Yerdeki bütün ölçü ve dengeler; akıl, idrak ve muhakemeye uygun İlahî takdirlerdir.
İslâm’daki rahmet, Kur’an semasındandır. Kur’an Medeniyeti’nin esasları / temelleri müsbettir.
Saadet ve mutluluk çarkı, bu müspet esaslar üzere döner.
Dayanak noktası, kuvvete bedel haktır.
Hakkın devamlı gereği ise, adalet, dengeli ve ölçülü davranmaktır.
Birbirine denk olmak üzere harekettir. Çünkü selâmet bundan çıkar.
Böylece şekavet / sıkıntı, sızlanma ve mutsuzluk zail, yok olur, ortadan kalkar.
Hedefinde; menfaat yerine fazilet vardır. Faziletin gereği ise,
Muhabbet, birbirine yakınlık hissetme ve birbirini cezbetmedir.
Bundan da, mutluluk ve saadet çıkar. Zail, yok olur adavet ve düşmanlık.
Hayattaki prensibi: Cidal / mücadele, kavga, kıtal / birbirini öldürme yerine
Teavün / yardımlaşma düsturudur. O düsturun şe’ni / gereği ise,
İttihad / birlik ve tesanüd / dayanışma olup, bu şekilde toplum canlanır.
Bir hizmetmiş gibi görülen hevâ – heves yerine hidayeti / doğru yolu göstermek.
O hüda / hak ve doğru yolun gereği ise, insana lâyık tarzda terakkî etmek / gelişme, ilerleme
Ve refahet / bolluk, bereket ve rahatlığın kapısını açmak.
Ruha lâzım surette tenevvür edip nurlanarak aydınlanmak.
Tekâmül ederek yükselme ve olgunlaşmaktır.
Kitleler içinde vahdet / birlik cihetini tardeden unsuriyet / ırkçılık, -dikkat müspet değil-
Menfi milliyet yerine; din, dil bağını geçirmektir. Zira, din dil bir ise millet birdir.
Canım Türkiyemiz’de ise, Din de birdir, Dil de birdir.
Ortak Dinimiz İslâm, Ortak Dilimiz Türkçe’dir.
Nitekim Hz. Muhammed’e sorarlar: “Arap kimdir?”
Muhteşem bir cevap verir: “Arapça konuşandır.”
Demek ki, “Türk kimdir?” sorusuna verilecek cevap da: “Türkçe konuşan.” olmalı.
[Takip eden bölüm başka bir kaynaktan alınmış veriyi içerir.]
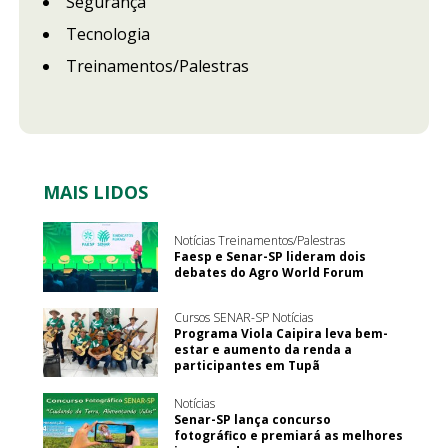
Segurança
Tecnologia
Treinamentos/Palestras
MAIS LIDOS
Notícias Treinamentos/Palestras
Faesp e Senar-SP lideram dois
debates do Agro World Forum
Cursos SENAR-SP Notícias
Programa Viola Caipira leva bem-
estar e aumento da renda a
participantes em Tupã
Notícias
Senar-SP lança concurso
fotográfico e premiará as melhores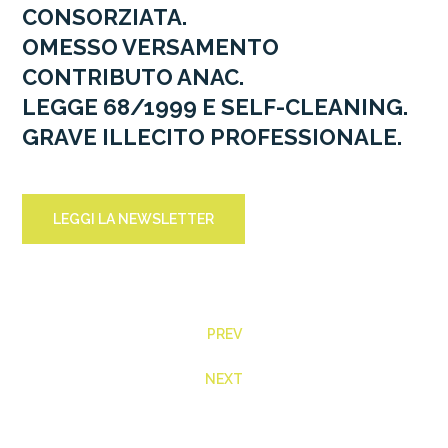
CONSORZIATA.
OMESSO VERSAMENTO
CONTRIBUTO ANAC.
LEGGE 68/1999 E SELF-CLEANING.
GRAVE ILLECITO PROFESSIONALE.
LEGGI LA NEWSLETTER
PREV
NEXT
Çünkü millet; şüphesiz ki, aynı doğuşta olanlarla birlikte, menşe’leri ne olursa olsun,
Aynı oluşta olanların birliğinden meydana gelen, bölünmez bir bütündür.
Nitekim, “İstiklâl Marşı”mızı yazan ve aslen Arnavud olan Mehmed Âkif’i
“Türk” saymamak mümkün mü?
Velhasıl, ittihad ve birlik cihetinin başta gelen gereği, samimi bir uhuvvet ve kardeşliktir.
Şu hususu unutmamak gerekir ki, elbette Medeniyet’te pek çok güzellikler vardır.
Lâkin onlar, aslında ne sadece Nasraniyet / Hristiyanlık malı ne de,
Tüm katkılarına ve yoğun bir şekilde, özellikle fen ve teknik sahada çalışmalarına rağmen,
Tek başına ne Batı’nın icadı ne de şu asrın san’atı değildir.
Belki değil muhakkak ki, bugünkü ilim, fen ve teknik umumun malıdır.
Çünkü, fikirlerin zaman içinde birbirine eklenmesi, ilave edilmesi,
Yani telâhuk-u efkârdan zuhur etmiştir.
İlim ve fen yolunda, insanüstü gayret ve çabalar sonunda;
Ayrıca semadan, İlahî kaynaktan gelen işaret ve dikkat çekmeler doğrultusunda,
Allah’ın bu çalışkan ilim adamlarına, çalışmalarına bir mükâfat olarak yaptığı
İlahî ilhamlar ve içlerine doğan hakikatlerden çıkan buluş ve icatlardan başka bir şey değildir.
Ve bilhassa, İslâmî inkılâptan neş’et eden / doğan, ortaya çıkan ve kaynaklanan bir neticedir.
Bunu kimse kendine temellük edemez / sahiplenemez.
İslâm Medeniyeti, herkese selâmetli bir ortam sunar.
Hariçten bir tecavüz ve saldırı vaki olursa, sadece müdafaada bulunur, savunmaya geçer.
Aşırı davranışlardan kaçar. Saadet odur ki, küllü, bütünü ve geneli içine alıp hepsini kapsar.
Hiç olmazsa, ekseriyet ve çoğunluğu kuşatarak, bir necat ve kurtuluş sebebi sunar.
İnsanlara rahmet olarak nâzil olan, Allah katından inen Kur’an;
Ancak umuma ve eksere saadet sunabilecek bir medeniyeti müjdeler.